WHAT THE TASK REQUIRES = Check every line of the data below for the string "both", and copy the ones that hold it.

(RECORDS FOR THIS EXERCISE begins)

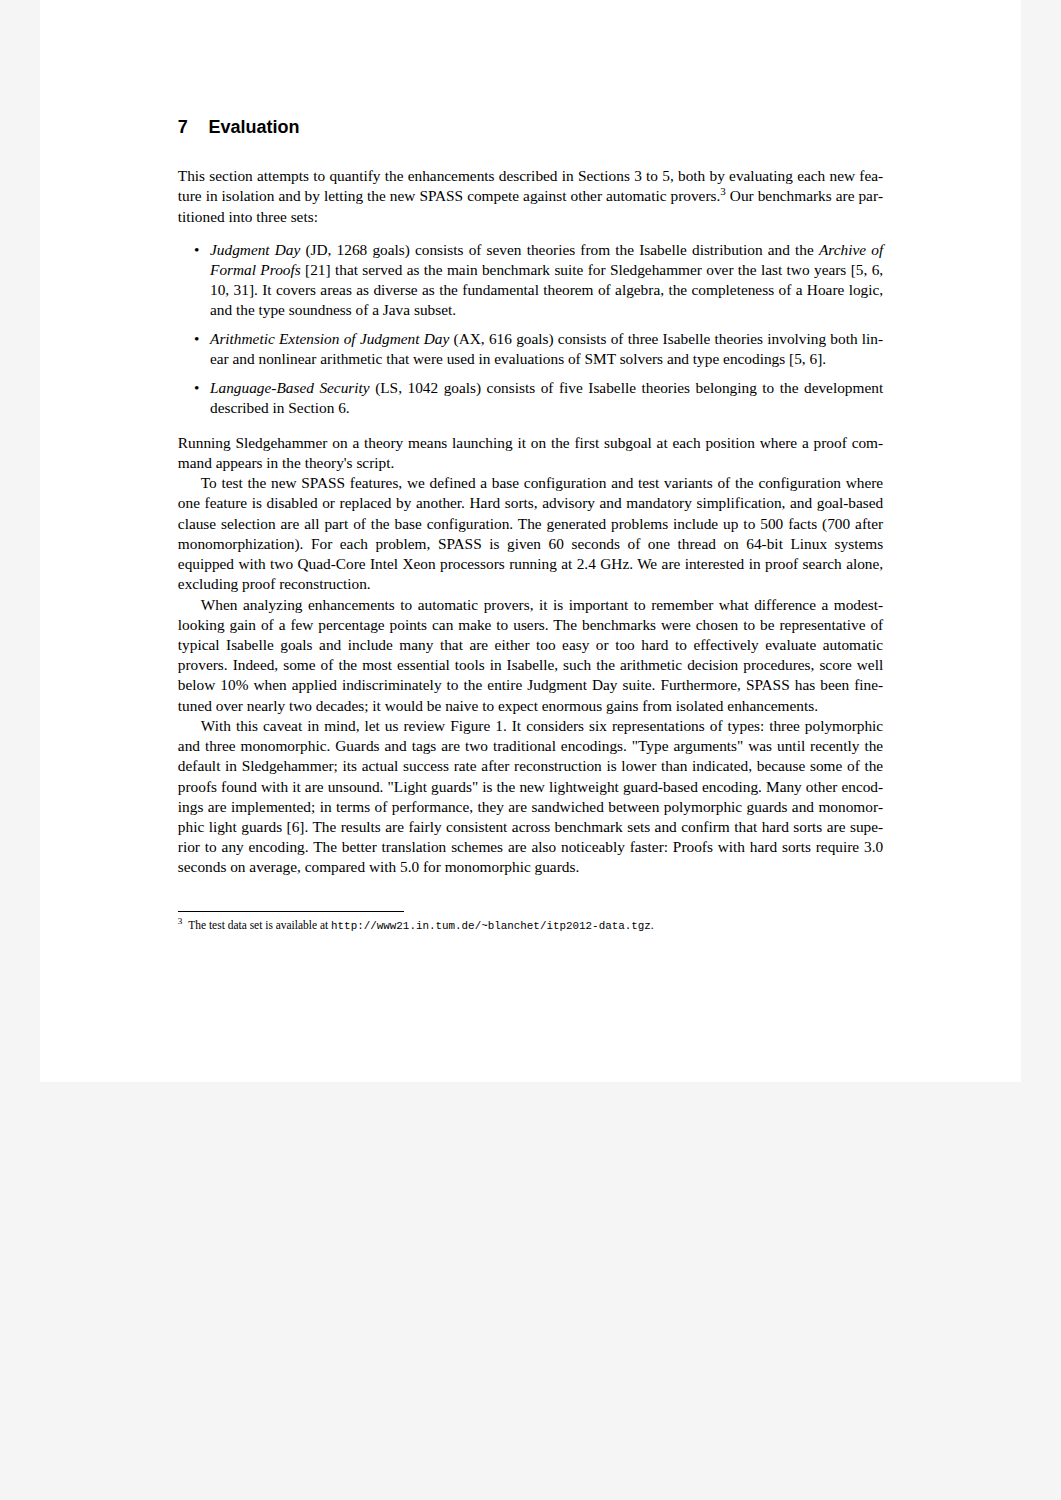7 Evaluation
This section attempts to quantify the enhancements described in Sections 3 to 5, both by evaluating each new feature in isolation and by letting the new SPASS compete against other automatic provers.3 Our benchmarks are partitioned into three sets:
Judgment Day (JD, 1268 goals) consists of seven theories from the Isabelle distribution and the Archive of Formal Proofs [21] that served as the main benchmark suite for Sledgehammer over the last two years [5, 6, 10, 31]. It covers areas as diverse as the fundamental theorem of algebra, the completeness of a Hoare logic, and the type soundness of a Java subset.
Arithmetic Extension of Judgment Day (AX, 616 goals) consists of three Isabelle theories involving both linear and nonlinear arithmetic that were used in evaluations of SMT solvers and type encodings [5, 6].
Language-Based Security (LS, 1042 goals) consists of five Isabelle theories belonging to the development described in Section 6.
Running Sledgehammer on a theory means launching it on the first subgoal at each position where a proof command appears in the theory's script.
To test the new SPASS features, we defined a base configuration and test variants of the configuration where one feature is disabled or replaced by another. Hard sorts, advisory and mandatory simplification, and goal-based clause selection are all part of the base configuration. The generated problems include up to 500 facts (700 after monomorphization). For each problem, SPASS is given 60 seconds of one thread on 64-bit Linux systems equipped with two Quad-Core Intel Xeon processors running at 2.4 GHz. We are interested in proof search alone, excluding proof reconstruction.
When analyzing enhancements to automatic provers, it is important to remember what difference a modest-looking gain of a few percentage points can make to users. The benchmarks were chosen to be representative of typical Isabelle goals and include many that are either too easy or too hard to effectively evaluate automatic provers. Indeed, some of the most essential tools in Isabelle, such the arithmetic decision procedures, score well below 10% when applied indiscriminately to the entire Judgment Day suite. Furthermore, SPASS has been fine-tuned over nearly two decades; it would be naive to expect enormous gains from isolated enhancements.
With this caveat in mind, let us review Figure 1. It considers six representations of types: three polymorphic and three monomorphic. Guards and tags are two traditional encodings. "Type arguments" was until recently the default in Sledgehammer; its actual success rate after reconstruction is lower than indicated, because some of the proofs found with it are unsound. "Light guards" is the new lightweight guard-based encoding. Many other encodings are implemented; in terms of performance, they are sandwiched between polymorphic guards and monomorphic light guards [6]. The results are fairly consistent across benchmark sets and confirm that hard sorts are superior to any encoding. The better translation schemes are also noticeably faster: Proofs with hard sorts require 3.0 seconds on average, compared with 5.0 for monomorphic guards.
3 The test data set is available at http://www21.in.tum.de/~blanchet/itp2012-data.tgz.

(RECORDS FOR THIS EXERCISE ends)

SOLUTION =
This section attempts to quantify the enhancements described in Sections 3 to 5, both by evaluating each new feature in isolation and by letting the new SPASS compete against other automatic provers.3 Our benchmarks are partitioned into three sets:
Arithmetic Extension of Judgment Day (AX, 616 goals) consists of three Isabelle theories involving both linear and nonlinear arithmetic that were used in evaluations of SMT solvers and type encodings [5, 6].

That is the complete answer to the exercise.